Wie sehen deine Ziele für dieses neue Abenteuer aus?

Im Moment bin ich sowohl auf technischer Ebene wie beim Fahren in der Vorbereitungsphase. Ich muss mir die Rennstrecken-Routine aneignen: wie muss man sich beim Überholen verhalten, wie kann man seine Linie verbessern, wie seine Position verteidigen... Für einen Rallye-Piloten ist auch eine andere Sache wichtig: man muss sich daran gewöhnen, dass man keinen Mitfahrer an Bord hat. 2023 möchte ich einige Rennen beenden können, ohne dabei zu zahlreiche Engagements und Verpflichtungen einzugehen, aber auch um einige Fans zu mobilisieren. Gegenwärtig sind wir vier Tessiner Piloten und haben vor, eine Gruppe zu bilden, von der man sagen kann «Liegt am Samstag ein Ausflug nach Varano drin? Ok, organisieren wir einen Lieferwagen und den Anhänger – und los geht’s!». In Zukunft hingegen könnte man sich der italienischen Meisterschaft zuwenden, an der ungefähr fünfzig Autos einer Einheitsmarke teilnehmen und die auf interessanten Rennstrecken wie Monza, Magione, Varano oder Vallelunga stattfinden. Doch die Welt der Legend Cars ist kein Ziel, sondern ein Start; eine Art Lernprozess zur Krönung meines unerfüllten Traums: in einem mit allem Zubehör ausgestatteten Rennstrecken-Auto Rennen zu fahren.

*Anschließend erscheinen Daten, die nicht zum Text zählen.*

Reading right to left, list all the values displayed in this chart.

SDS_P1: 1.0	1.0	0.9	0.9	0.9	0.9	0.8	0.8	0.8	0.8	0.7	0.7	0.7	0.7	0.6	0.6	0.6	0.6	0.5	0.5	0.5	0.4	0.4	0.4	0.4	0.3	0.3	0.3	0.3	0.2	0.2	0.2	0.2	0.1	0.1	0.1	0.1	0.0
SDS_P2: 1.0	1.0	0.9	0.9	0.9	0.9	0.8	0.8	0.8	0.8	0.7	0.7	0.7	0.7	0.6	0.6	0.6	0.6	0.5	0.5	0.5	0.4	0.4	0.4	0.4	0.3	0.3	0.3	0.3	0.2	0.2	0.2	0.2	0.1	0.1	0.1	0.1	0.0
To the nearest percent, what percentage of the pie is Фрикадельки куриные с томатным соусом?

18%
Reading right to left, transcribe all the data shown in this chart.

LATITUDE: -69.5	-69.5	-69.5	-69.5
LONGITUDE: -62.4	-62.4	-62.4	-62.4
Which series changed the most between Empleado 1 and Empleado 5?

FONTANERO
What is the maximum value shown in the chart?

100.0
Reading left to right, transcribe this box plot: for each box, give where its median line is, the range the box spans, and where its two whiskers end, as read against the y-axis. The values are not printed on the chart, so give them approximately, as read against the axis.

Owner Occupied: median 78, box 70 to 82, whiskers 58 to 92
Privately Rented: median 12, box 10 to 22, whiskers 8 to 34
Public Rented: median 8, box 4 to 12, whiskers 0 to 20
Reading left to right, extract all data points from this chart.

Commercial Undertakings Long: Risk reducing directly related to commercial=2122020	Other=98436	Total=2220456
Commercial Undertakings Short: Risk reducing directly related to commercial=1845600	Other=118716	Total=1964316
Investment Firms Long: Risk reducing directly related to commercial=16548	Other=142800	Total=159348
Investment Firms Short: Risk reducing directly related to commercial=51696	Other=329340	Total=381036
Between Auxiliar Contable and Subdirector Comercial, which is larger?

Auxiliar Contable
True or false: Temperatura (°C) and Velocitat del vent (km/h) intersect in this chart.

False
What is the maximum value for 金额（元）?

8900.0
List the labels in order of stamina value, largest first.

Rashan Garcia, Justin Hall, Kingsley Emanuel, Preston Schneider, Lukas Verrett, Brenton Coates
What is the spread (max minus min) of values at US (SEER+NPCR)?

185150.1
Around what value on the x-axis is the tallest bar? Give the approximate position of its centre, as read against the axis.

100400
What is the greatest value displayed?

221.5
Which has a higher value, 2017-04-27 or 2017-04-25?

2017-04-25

Und was die Rallyes betrifft?

Ich habe den Kampfgeist im Blut, doch mit 46 Jahren muss man vielleicht darauf verzichten, ein Ziel mit allen Mitteln erreichen zu wollen, wie es vor einigen Jahren möglich war. Man sollte stattdessen dem Vergnügen Platz machen. Ich hatte das Glück, während mehrerer Saisons auf einem hohen Niveau mithalten zu können und zwei Siege ins Tessin zu holen. Doch es ist nicht ausgeschlossen, dass ich noch einmal an einer Meisterschaft teilnehme, vielleicht auf heimischen Strassen. Wir werden sehen, die Leidenschaft ist immer noch intakt.


Siehst Du einen Nachfolger für dich?

Die harte Welt des Rallye-Sports setzt voraus, dass man über ein grosses Budget verfügen muss, um konkurrenzfähig zu sein. Falls dies nicht der Fall ist, wird es kompliziert. Aber das Tessin ist immer noch das Land der guten Piloten, und ich denke, dass Kim Daldini uns in Sachen Kompetenzen noch überraschen wird. Und dann gibt es auch noch meinen Sohn Jules: er beginnt, auf seinen Kartings zu fahren und, wer weiss... vielleicht tritt er in einigen Jahren in die Fussstapfen seines Vaters.